(Beginning of Text segment)
Of the estimated 650,000 transplants each year using allografts,
or donor tissue from cadavers, about 10 percent involve the kinds of
tissues being recalled by CryoLife. Bones and many other allograft
materials are not affected.
Dr. Warren King, an orthopedic surgeon at the Palo Alto Medical
Foundation in California, said he did 400 to 500 allografts a year,
mostly for sports injuries, and had only seen one serious infection
in more than eight years. "These products are safe and effective,"
he said. "They allow us to eliminate a tremendous amount of pain and
suffering."
Dr. King said patients had been calling him to ask if they should
delay surgery. "I tell them that they can do more damage to the
joints if they wait too long," he said."
Dr. Friedlaender said there were alternatives, with risks and
benefits attached to each option, In autograft surgery, a patient's
own tissues are removed in one operation and implanted in a second
surgery. The tissue is compatible but there are small risks
associated with two surgeries instead of one. Many patients,
especially those receiving bone autografts, experience significant
pain six months after the operation, he said.
Autografts work for some kinds of surgery, Dr. King said, but
often there is no good tissue to use. "It's not like God gives you a
spare tire when you're born in case one goes flat," he said.
Artificial materials like metal or plastic can also work quite
well in some kinds of orthopedic surgery, Dr. King said, but they
tend to wear out and are not well suited to younger people. Many
orthopedic surgeons prefer allografts over other alternatives.
(End of Text segment)
(Beginning of Data supplied)
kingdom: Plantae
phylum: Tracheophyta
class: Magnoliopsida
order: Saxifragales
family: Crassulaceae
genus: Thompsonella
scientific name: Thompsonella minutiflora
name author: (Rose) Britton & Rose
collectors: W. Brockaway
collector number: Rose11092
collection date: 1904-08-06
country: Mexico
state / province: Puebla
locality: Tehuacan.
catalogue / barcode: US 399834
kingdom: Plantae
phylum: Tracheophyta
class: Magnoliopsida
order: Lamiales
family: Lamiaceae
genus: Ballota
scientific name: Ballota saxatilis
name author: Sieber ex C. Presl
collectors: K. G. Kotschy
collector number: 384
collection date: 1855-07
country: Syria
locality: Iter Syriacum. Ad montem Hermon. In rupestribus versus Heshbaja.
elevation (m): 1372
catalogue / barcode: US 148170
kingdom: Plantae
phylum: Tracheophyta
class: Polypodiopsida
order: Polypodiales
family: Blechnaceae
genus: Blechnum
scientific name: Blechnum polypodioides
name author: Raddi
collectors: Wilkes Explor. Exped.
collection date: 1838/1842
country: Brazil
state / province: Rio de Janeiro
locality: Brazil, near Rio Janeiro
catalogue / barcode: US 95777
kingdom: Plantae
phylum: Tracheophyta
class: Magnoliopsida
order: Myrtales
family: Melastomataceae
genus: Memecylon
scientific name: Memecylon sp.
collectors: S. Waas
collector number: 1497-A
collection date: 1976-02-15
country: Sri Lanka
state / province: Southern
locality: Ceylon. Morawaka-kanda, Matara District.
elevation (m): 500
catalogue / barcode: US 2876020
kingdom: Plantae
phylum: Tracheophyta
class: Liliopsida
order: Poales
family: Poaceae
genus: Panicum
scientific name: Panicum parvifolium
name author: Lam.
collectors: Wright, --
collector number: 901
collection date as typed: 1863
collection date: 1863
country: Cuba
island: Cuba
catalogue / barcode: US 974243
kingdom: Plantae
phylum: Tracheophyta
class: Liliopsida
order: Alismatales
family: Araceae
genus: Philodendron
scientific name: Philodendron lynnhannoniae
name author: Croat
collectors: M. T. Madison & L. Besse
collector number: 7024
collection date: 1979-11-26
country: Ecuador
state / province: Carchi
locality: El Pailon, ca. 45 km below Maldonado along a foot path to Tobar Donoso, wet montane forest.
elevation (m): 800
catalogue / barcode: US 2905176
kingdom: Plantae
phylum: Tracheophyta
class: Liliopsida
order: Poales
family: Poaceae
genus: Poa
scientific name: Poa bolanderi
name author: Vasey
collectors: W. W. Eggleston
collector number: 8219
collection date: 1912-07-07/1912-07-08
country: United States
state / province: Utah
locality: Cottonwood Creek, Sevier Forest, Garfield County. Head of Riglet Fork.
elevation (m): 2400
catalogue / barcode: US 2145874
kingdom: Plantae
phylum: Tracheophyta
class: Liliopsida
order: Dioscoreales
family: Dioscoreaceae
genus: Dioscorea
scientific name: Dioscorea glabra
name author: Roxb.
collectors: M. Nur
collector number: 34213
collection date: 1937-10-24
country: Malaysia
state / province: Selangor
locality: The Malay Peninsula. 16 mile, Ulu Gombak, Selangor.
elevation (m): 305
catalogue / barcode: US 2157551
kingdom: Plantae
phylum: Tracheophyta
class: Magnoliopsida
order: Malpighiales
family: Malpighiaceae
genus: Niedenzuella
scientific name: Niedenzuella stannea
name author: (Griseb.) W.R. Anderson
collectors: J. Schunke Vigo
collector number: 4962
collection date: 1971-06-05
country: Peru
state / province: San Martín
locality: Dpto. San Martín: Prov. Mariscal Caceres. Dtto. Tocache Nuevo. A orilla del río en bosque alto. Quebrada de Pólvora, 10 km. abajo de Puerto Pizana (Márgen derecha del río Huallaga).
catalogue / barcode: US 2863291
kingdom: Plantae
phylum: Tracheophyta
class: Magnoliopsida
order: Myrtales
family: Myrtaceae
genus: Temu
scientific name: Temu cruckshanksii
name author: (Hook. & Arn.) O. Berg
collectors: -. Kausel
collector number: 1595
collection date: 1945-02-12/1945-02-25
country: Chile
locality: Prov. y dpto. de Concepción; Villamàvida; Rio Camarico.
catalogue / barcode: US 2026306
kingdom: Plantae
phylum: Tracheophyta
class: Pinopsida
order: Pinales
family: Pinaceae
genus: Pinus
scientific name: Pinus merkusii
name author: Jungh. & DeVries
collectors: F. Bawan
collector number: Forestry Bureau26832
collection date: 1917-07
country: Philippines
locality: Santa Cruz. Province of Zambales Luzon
(End of Data supplied)
Work to complete: Continue the article on donor tissue transplants, starting after its last sentence.

Task answer:
At least four or five tissue banks offer the same products as
CryoLife with excellent safety records, Dr. King said. He said that,
like many of his colleagues, he had avoided CryoLife tissues after
it was reported in March that the company's tissues caused half of
all serious infections reported to the Centers for Disease Control
and Prevention.
Nevertheless, Dr. King said he still used some CryoLife products
for repairing knees because he believed that the material was
superior to what other companies made. For example, CryoLife frozen
knee cartilage "looks better and feels better."
"They do cryopreservation, which keeps the tissue healthier and
alive," he said. "Maybe that keeps some bacteria healthy and alive,
too, but with proper handling the risks can be greatly reduced."
Physicians need to be more aggressive in recognizing and treating
incipient infections, Dr. King said. Some wait too long to remove
suspect tissue.
Several technologies are entering the market or are in the
process of being developed to improve the safety of allografts, Dr.
Friedlaender said. Two companies have invented processes that
sterilize tissues but do not compromise the strength or integrity of
them. Further away are technologies that grow human tissues in
factories or produce growth factors that induce a patient's body to
make new bone, ligaments or tendons.